Saturday, 1 December 2007

Toilet Seats

(Another gem rescued by the WayBack Machine, originally filed on 31 October 2004)

I’m a guy. I’m not going to apologize for that, it’s just the way it turned out. For various reasons, guys and gals have different opinions about the normal state of toilet seats. This came as a surprise to me when I reached adulthood, because my mother and sister held an opinion that seems to be contrary to every other woman I’ve ever met.

Guys want to leave the seat up. Since most of the time we use the toilet we’re standing, and may approach the throne in a hurry, why not have the seat in the proper position for the most typical situation? Gals want the seat down, since they always use the throne sitting. Growing up, the house rules were that the seat must always be up, because the gals lacked confidence in the guys, suspecting we wouldn’t always take the time to lift the seat and not confident that we could aim through the seat. (They were probably right.)

In the home it isn’t possible to segregate bathrooms by sex in most cases. If I were king I could address the problem that way, but that doesn’t help most of us.

Then there are those who take this one step further if there is company coming: The seat cover must be down as well!

So, assuming a mixed-sex residence, how should this be resolved? My first reaction is that whoever has to clean it should get to decide. (That’s because I clean the toilets here in the palace.)

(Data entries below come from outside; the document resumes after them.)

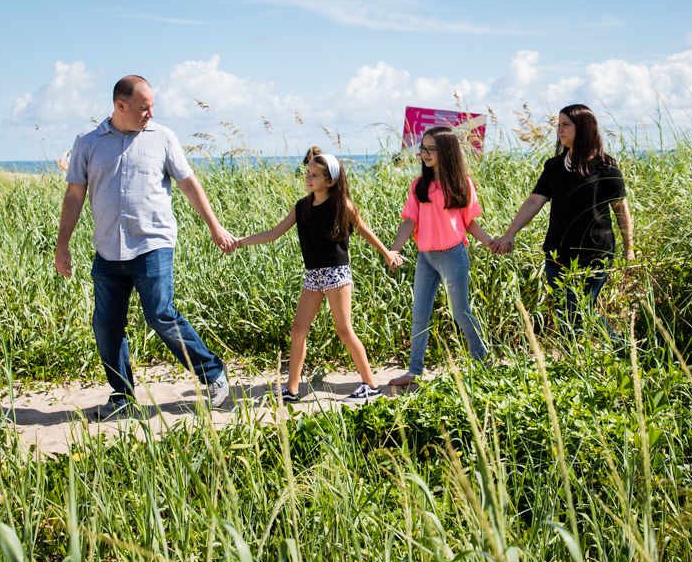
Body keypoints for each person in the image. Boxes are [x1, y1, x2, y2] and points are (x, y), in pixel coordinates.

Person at [56, 75, 237, 420]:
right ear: (120, 106)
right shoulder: (88, 142)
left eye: (152, 107)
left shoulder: (163, 138)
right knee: (106, 325)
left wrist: (215, 227)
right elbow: (74, 195)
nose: (150, 114)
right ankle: (122, 396)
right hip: (108, 249)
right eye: (144, 108)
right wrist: (62, 245)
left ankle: (213, 375)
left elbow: (188, 184)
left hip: (153, 244)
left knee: (160, 314)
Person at [230, 147, 401, 402]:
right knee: (298, 330)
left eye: (315, 176)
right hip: (313, 275)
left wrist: (387, 252)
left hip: (336, 274)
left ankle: (370, 385)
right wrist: (239, 242)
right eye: (307, 173)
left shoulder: (342, 205)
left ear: (331, 181)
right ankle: (292, 389)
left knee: (344, 330)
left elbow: (364, 230)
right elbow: (273, 233)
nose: (308, 178)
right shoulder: (302, 207)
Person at [490, 103, 632, 336]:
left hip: (595, 253)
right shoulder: (554, 166)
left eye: (566, 125)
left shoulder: (606, 167)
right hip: (557, 253)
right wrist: (510, 234)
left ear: (584, 128)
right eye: (559, 125)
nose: (560, 130)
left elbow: (621, 210)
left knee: (581, 311)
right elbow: (534, 201)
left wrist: (629, 249)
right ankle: (576, 361)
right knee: (565, 314)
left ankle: (619, 350)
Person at [390, 124, 495, 390]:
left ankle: (483, 362)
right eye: (422, 148)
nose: (425, 153)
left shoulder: (461, 183)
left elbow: (469, 222)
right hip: (426, 257)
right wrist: (395, 249)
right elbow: (409, 221)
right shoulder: (419, 185)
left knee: (460, 311)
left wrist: (490, 242)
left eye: (431, 149)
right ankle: (414, 371)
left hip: (453, 254)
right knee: (419, 314)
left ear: (446, 151)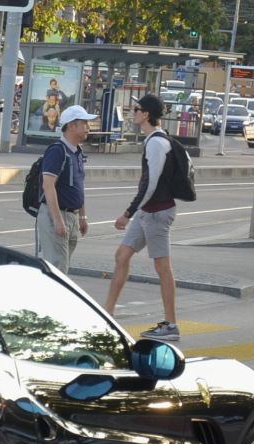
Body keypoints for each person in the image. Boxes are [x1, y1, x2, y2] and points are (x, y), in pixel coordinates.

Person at [103, 94, 182, 342]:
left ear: (146, 114)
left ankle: (171, 324)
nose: (133, 112)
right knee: (122, 255)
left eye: (136, 109)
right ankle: (108, 313)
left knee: (162, 267)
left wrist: (128, 213)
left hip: (157, 212)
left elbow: (150, 184)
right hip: (147, 211)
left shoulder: (157, 143)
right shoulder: (153, 140)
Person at [36, 104, 94, 274]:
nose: (88, 128)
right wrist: (57, 220)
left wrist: (82, 216)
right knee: (57, 268)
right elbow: (48, 185)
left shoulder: (77, 152)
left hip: (72, 216)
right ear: (71, 126)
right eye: (84, 123)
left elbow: (79, 185)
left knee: (61, 266)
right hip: (56, 215)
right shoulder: (57, 151)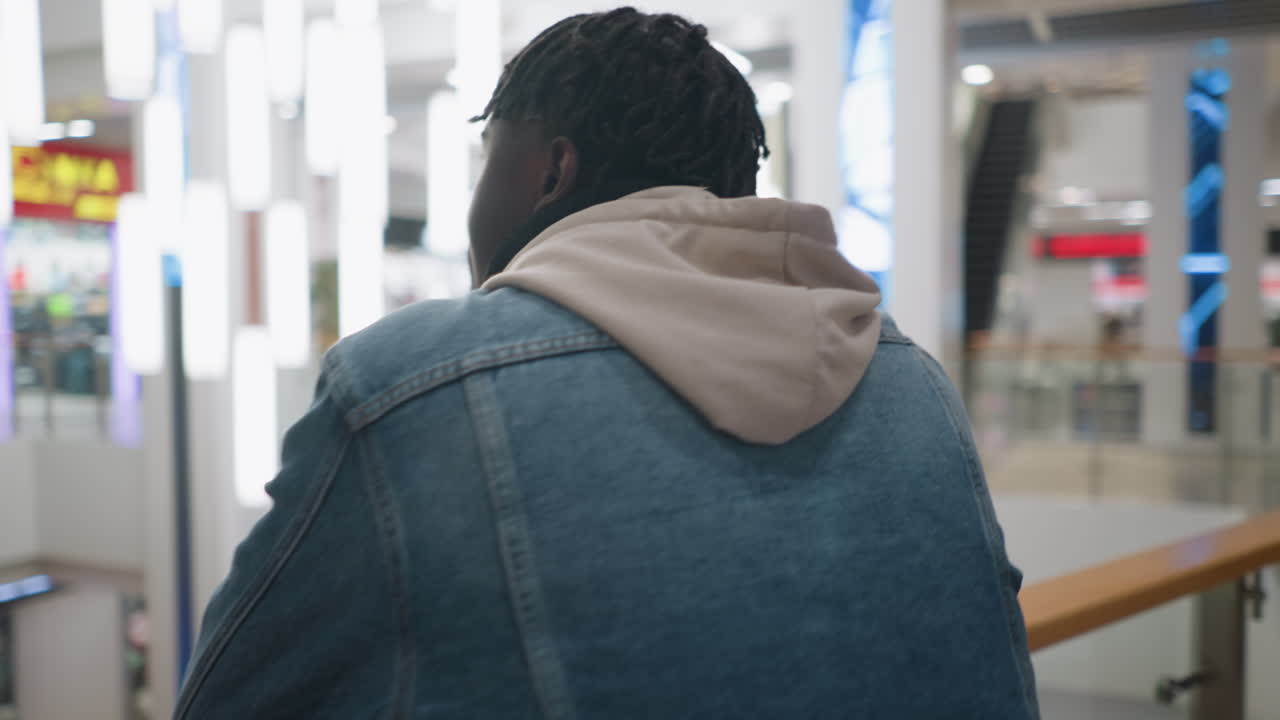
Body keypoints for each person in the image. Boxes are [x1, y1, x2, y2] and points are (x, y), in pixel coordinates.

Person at [175, 8, 1039, 718]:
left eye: (488, 164)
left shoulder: (407, 392)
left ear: (551, 170)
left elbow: (230, 701)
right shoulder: (912, 384)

Programming theory has an elegant solution. The state of the toilet seat and cover is an “unitialized variable”, so the program should never assume it is in any particular state. Therefore, any routine that involves the toilet seat starts by setting the toilet seat either to a known default value, or setting it to the desired value for that routine. Pretty simple, eh? The rule of thumb is to be liberal about what you accept but very strict about what you do, which means that you make no assumptions about starting values, but always end a routine in a known state.

Basic fairness would require that all users have a similar experience, that none is treated preferentially. I know, somebody always expects to preferential treatment.

Therefore, based both on equal treatment of all comers, the need in some houses to keep pets from drinking the toilet water, good manners, and a basic programming response to a repetitive routine, we hereby decree that both toilet seat and cover should be down whenever you end your business in the bathroom, and that you shall not complain about the state it is in when you arrive. If I were king, this would be the law. Until then, it’s just a good idea.